On Wed, Jan 19, 2011 at 1:32 PM, Marc Farnum Rendino <mvg...@gmail.com> wrote:
> On Tue, Jan 18, 2011 at 8:59 AM, Adarsh Sharma <adarsh.sha...@orkash.com> 
> wrote:
>> I want to know *AT WHAT COSTS  *it comes.
>> 10-15% is tolerable but at this rate, it needs some work.
>>
>> As Steve rightly suggest , I am in some CPU bound testing work to  know the
>>  exact stats.
>
> Yep; you've got to test your own workflow to see how it's affected by
> your conditions - lots of variables.
>
> BTW: For AWS (Amazon) there are significant differences in I/O, for
> different instance types; if I recall correctly, for best I/O, start
> no lower than m1.large. And the three storage types (instance, EBS,
> and S3) have different characteristics as well; I'd start with EBS,
> though I haven't worked much with S3 yet, and that does offer some
> benefits.
>
As for virtualization,paravirtualization,emulation.....(whatever ulization)
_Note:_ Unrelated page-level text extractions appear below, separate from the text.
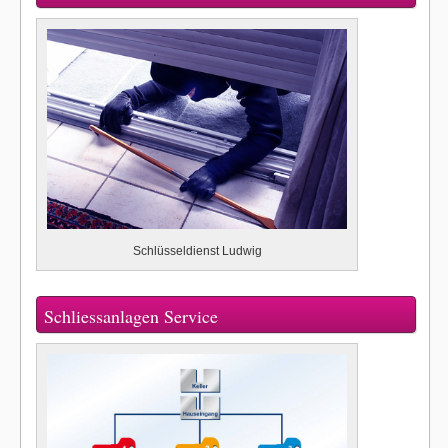
Schlüsseldienst Ludwig
Schliessanlagen Service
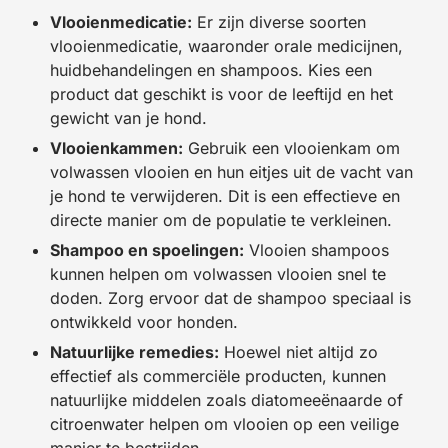
Vlooienmedicatie:
Er zijn diverse soorten
vlooienmedicatie, waaronder orale medicijnen,
huidbehandelingen en shampoos. Kies een
product dat geschikt is voor de leeftijd en het
gewicht van je hond.
Vlooienkammen:
Gebruik een vlooienkam om
volwassen vlooien en hun eitjes uit de vacht van
je hond te verwijderen. Dit is een effectieve en
directe manier om de populatie te verkleinen.
Shampoo en spoelingen:
Vlooien shampoos
kunnen helpen om volwassen vlooien snel te
doden. Zorg ervoor dat de shampoo speciaal is
ontwikkeld voor honden.
Natuurlijke remedies:
Hoewel niet altijd zo
effectief als commerciële producten, kunnen
natuurlijke middelen zoals diatomeeënaarde of
citroenwater helpen om vlooien op een veilige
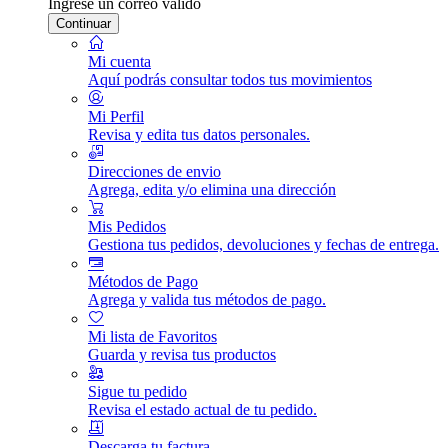
Ingrese un correo válido
Continuar
Mi cuenta
Aquí podrás consultar todos tus movimientos
Mi Perfil
Revisa y edita tus datos personales.
Direcciones de envio
Agrega, edita y/o elimina una dirección
Mis Pedidos
Gestiona tus pedidos, devoluciones y fechas de entrega.
Métodos de Pago
Agrega y valida tus métodos de pago.
Mi lista de Favoritos
Guarda y revisa tus productos
Sigue tu pedido
Revisa el estado actual de tu pedido.
Descarga tu factura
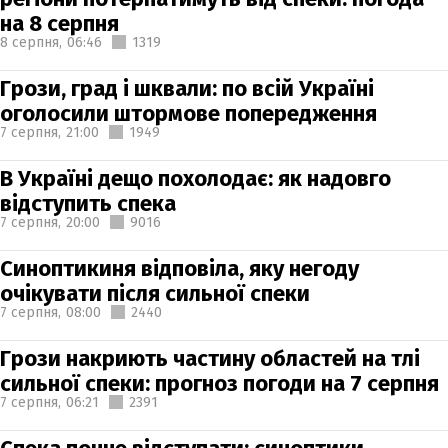
на 8 серпня
8 серпня,
06:46
1319
Грози, град і шквали: по всій Україні
оголосили штормове попередження
7 серпня,
21:00
1949
В Україні дещо похолодає: як надовго
відступить спека
7 серпня,
20:00
9016
Синоптикиня відповіла, яку негоду
очікувати після сильної спеки
7 серпня,
08:00
2440
Грози накриють частину областей на тлі
сильної спеки: прогноз погоди на 7 серпня
7 серпня,
06:21
2391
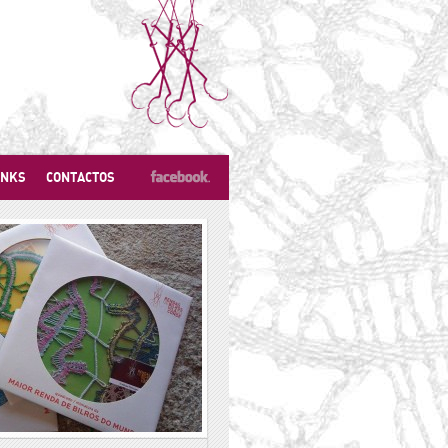
INKS
CONTACTOS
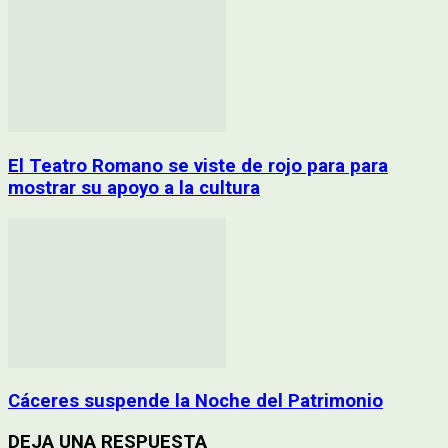
El Teatro Romano se viste de rojo para para
mostrar su apoyo a la cultura
Cáceres suspende la Noche del Patrimonio
DEJA UNA RESPUESTA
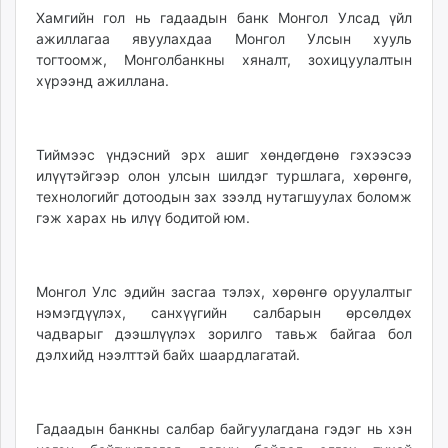
Хамгийн гол нь гадаадын банк Монгол Улсад үйл
ажиллагаа явуулахдаа Монгол Улсын хууль
тогтоомж, Монголбанкны хяналт, зохицуулалтын
хүрээнд ажиллана.
Тиймээс үндэсний эрх ашиг хөндөгдөнө гэхээсээ
илүүтэйгээр олон улсын шилдэг туршлага, хөрөнгө,
технологийг дотоодын зах зээлд нутагшуулах боломж
гэж харах нь илүү бодитой юм.
Монгол Улс эдийн засгаа тэлэх, хөрөнгө оруулалтыг
нэмэгдүүлэх, санхүүгийн салбарын өрсөлдөх
чадварыг дээшлүүлэх зорилго тавьж байгаа бол
дэлхийд нээлттэй байх шаардлагатай.
Гадаадын банкны салбар байгуулагдана гэдэг нь хэн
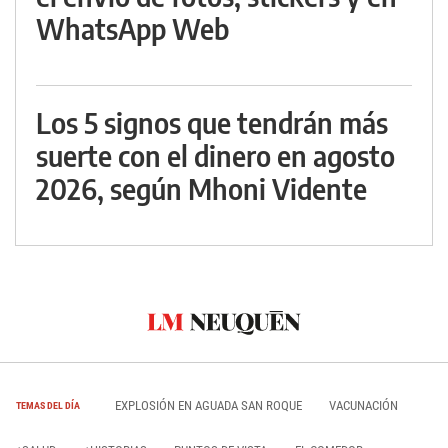
WhatsApp Web
Los 5 signos que tendrán más
suerte con el dinero en agosto
2026, según Mhoni Vidente
EXPLOSIÓN EN AGUADA SAN ROQUE
VACUNACIÓN
TEMAS DEL DÍA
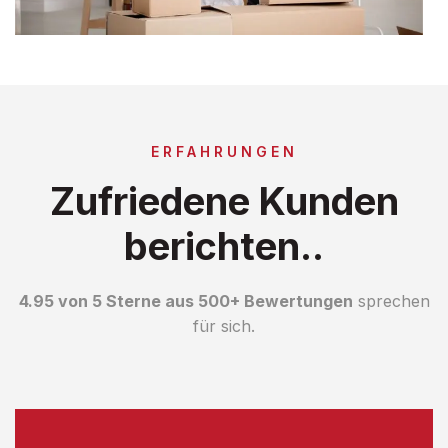
ERFAHRUNGEN
Zufriedene Kunden
berichten..
4.95 von 5 Sterne aus 500+ Bewertungen
sprechen
für sich.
There are always a lot of variables, but the net result is always
less. It may be 2% 10% or 15%, but it is always less. A $50,000 server
and such a solution takes 10% performance right off the top. There
goes $5,000.00 performance right out the window. I never think
throwing away performance was acceptable ( I was born without a silver
SSD in my crib).  Plus some people even pay for virtualization
software (vendors will remain nameless) Truly paying for less.